- Developer: Grizzly Games
- Publisher: Grizzly Games
- Engine: Unity
- Platforms: Microsoft Windows; Nintendo Switch; macOS; iOS;
- Release: October 11, 2024
- Genres: Strategy, tower defense
- Mode: Single-player

= Thronefall =

Thronefall is a strategy video game developed and published by Grizzly Games. An early access version was released for Microsoft Windows on August 2, 2023. The full version was released for Windows and Nintendo Switch on October 11, 2024. The iOS version was released in June 2025.

In December 2025, it was announced that the game's publisher, Mythwright had acquired the entire Thronefall intellectual property from Grizzly Games. Mythwright stated that it would continue Grizzly Games' existing partnership with Doghowl Games for the mobile version, while the two-person Grizzly Games team cited limited resources and a desire to move on to new projects as reasons for the transfer.

== Gameplay ==
Thronefall is a strategy video game, with elements of tower defense games. The kingdom is centered around a great hall which the monarch must protect; they can defend it by spending gold to build walls, defensive towers, and other helpful buildings. The monarch can earn gold by building homes and farmland inside the kingdom, in addition to other economical structures such as mines and fisheries. Soldiers such as crossbowmen and knights can be recruited at barracks buildings, and can be positioned by the monarch around the level to protect certain areas from attack.

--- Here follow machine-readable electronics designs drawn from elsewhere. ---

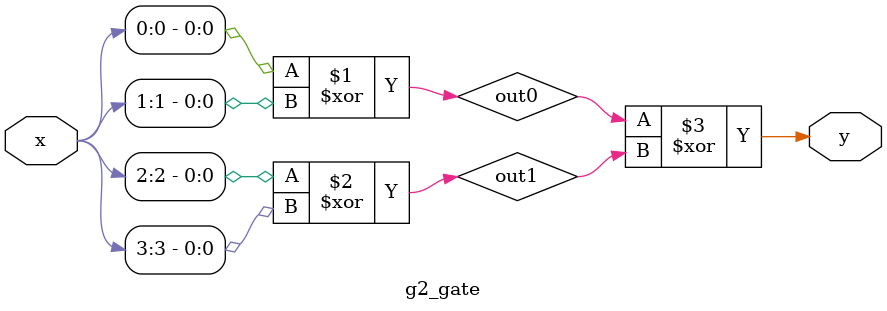
<source format=v>
`timescale 1ns / 1ps
module g2_gate(input [3:0] x, output [0:0] y);

	wire out0, out1;
	
	xor gate0 (out0, x[0], x[1]);
	xor gate1 (out1, x[2], x[3]);
	xor out3 (y[0], out0, out1);

endmodule

</source>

Once the monarch has finished preparing their kingdom, they can choose for night to arrive and begin their defense against the enemy waves. Aside from the defensive structures and units, the player can also protect the kingdom by attacking enemies with the monarch's weapons, which include a bow and a spear that possess their own special abilities. Completing a night by defeating all the enemies allows the player to regain all their destroyed buildings and units, and grants the monarch an amount of gold depending on the number of buildings that survived the attacks.

== Development ==
German studio Grizzly Games gained inspiration for Thronefall as they began having less time to play games due to their preoccupation with work and everyday life. The developers wanted to create an experience that would not be time-consuming, and be more accessible to an audience that did not have much experience with playing games. Early concepts for Thronefall were created through feedback on several short prototypes, with the developers envisioning Thronefall as a building experience. Its structures were designed to be placed only in pre-set areas, allowing the developers to continue adding new types of buildings and features without drastically affecting the experience of any of the previous levels.

==Reception==

Based on 4 reviews, Thronefall received "critical acclaim" according to review aggregator Metacritic. Try Hard praised the game's inclusion of a player-controlled character who fights alongside computer-controlled troops and the depth of its customization options, unlockables, and building upgrades. They rated Thronefall 10/10, saying it gave "new meaning to 'replayability.'"

Thronefall had sold just under 1 million copies over a year.